BACKGROUND OF THE INVENTION

In an effort to increase the functionality and versatility of the present material handling equipment, many added features and options have become available. While offering a full range of options has found considerable commercial success, the control linkages for such options sometimes require an excessive operating throw of the control lever from the neutral position. Because it is desirable to avoid undue cluttering of the operator's area in material handling equipment and unnecessary waste of limited control panel space, providing control devices which are compact and easily operated is particularly important. Controls which are responsive to operator input and which do not require excessive manipulation by the operator enhance the efficiency of work operations, and are less fatiguing for the operator.

Numerous control linkages have been employed for controlling independent functions of material handling equipment. Typically, these control linkages incorporate a single control lever movable in forward and rearward linear directions from a neutral position. This type of two-position selective movement from a neutral position is desirable for operating many of the reversibly operable mechanisms associated with material handling equipment, such as loader buckets, crawler or wheel drives, and the like. However, forward and rearward linear lever movement from a neutral position frequently requires a relatively large amount of room to provide sufficient lever throw for easily controlling the operating lever of such a linkage.

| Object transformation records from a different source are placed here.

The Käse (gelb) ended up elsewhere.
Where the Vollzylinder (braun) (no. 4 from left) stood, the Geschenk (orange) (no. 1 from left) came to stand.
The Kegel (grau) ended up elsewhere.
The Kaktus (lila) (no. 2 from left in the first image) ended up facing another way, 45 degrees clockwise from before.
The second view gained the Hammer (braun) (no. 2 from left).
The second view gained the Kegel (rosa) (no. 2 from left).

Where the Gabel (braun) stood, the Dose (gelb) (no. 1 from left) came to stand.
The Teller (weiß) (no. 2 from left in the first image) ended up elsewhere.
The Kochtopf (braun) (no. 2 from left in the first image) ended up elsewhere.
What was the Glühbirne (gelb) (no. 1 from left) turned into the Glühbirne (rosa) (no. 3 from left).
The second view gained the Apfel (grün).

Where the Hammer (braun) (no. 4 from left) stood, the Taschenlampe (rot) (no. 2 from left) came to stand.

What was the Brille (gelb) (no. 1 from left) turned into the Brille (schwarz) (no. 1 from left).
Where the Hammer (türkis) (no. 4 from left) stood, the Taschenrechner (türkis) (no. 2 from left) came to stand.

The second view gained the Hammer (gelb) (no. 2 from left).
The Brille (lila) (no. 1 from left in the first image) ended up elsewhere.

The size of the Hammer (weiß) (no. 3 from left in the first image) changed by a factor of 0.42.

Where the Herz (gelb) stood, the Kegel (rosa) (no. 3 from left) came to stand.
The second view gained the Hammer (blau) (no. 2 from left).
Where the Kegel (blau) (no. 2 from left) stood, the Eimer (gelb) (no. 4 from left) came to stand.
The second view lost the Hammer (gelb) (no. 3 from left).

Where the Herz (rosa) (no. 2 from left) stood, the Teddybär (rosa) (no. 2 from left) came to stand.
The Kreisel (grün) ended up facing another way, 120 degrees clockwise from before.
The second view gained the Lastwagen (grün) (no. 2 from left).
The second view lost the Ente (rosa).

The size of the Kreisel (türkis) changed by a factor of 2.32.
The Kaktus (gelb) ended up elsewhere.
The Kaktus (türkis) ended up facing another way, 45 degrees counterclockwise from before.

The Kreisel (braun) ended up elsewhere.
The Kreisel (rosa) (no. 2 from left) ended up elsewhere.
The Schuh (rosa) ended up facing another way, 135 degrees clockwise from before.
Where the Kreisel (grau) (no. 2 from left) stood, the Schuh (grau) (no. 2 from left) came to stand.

Thus, in view of the shortcomings of control linkages heretofore known in overcoming problems of limited control panel space, it is desirable to provide a control linkage assembly having an operating lever selectively movable from a neutral position along one of two paths of travel each of which extend in the same general direction from the neutral position for providing dual state or reversible control of the different operating mechanisms associated with material handling equipment.

SUMMARY OF THE INVENTION

The subject invention provides a simple and efficient control linkage through which a control member, such as a hydraulic valve or the like, may be selectively actuated by movement of a single operating lever in one of two operating directions extending generally to the same side of a neutral position. Thus, the disadvantages of control linkages requiring throw room for the operating lever in opposite directions from a neutral position are eliminated by movement of the operating lever to generally only one side of the neutral position. This desirably minimizes the amount of cab control panel space required for full operating lever movement. This is a particularly desirable feature of the present invention when it is used in conjunction with a relatively small material handling implement, such as a so-called skid steer loader, where control panel space is limited. The present control linkage can be employed for controlling the hydrostatic transmission commonly used in propelling this type of material handling equipment, and is readily adapted for controlling other reversible or two-way operating functions.

In the illustrated embodiments of the present invention, the present control linkage is provided for controlling the direction and speed of a hydrostatic transmission system in a material handling implement. The linkage includes an operating lever which is pivotal about first and second generally horizontal axes which are generally perpendicular to each other. Notably, movement of the operating lever is preferably guided by a generally V-shaped channel defined by a lever housing. The operating lever is selectively movable for engagement with one of two engaging levers within the housing. After engagement with one of the two engaging levers, movement of the operating lever provides movement of the respective one of engaging levers as the operating lever is moved in one of the two operating directions.

Movement of the operating lever in a first operating direction allows a reversibly movable element of a control member, such as a hydraulic valve, to be moved in a first operating direction by engagement of the operating lever with a first one of the engaging levers. Similarly, movement of the operating lever in a second operating direction allows the movable element of the control member to be moved toward a second operating position by cooperation of the operating lever with the other, second one of the engaging levers. Such operation of the control member is provided through use of connecting links operatively connecting the engaging levers with a control link through an intermediate shaft.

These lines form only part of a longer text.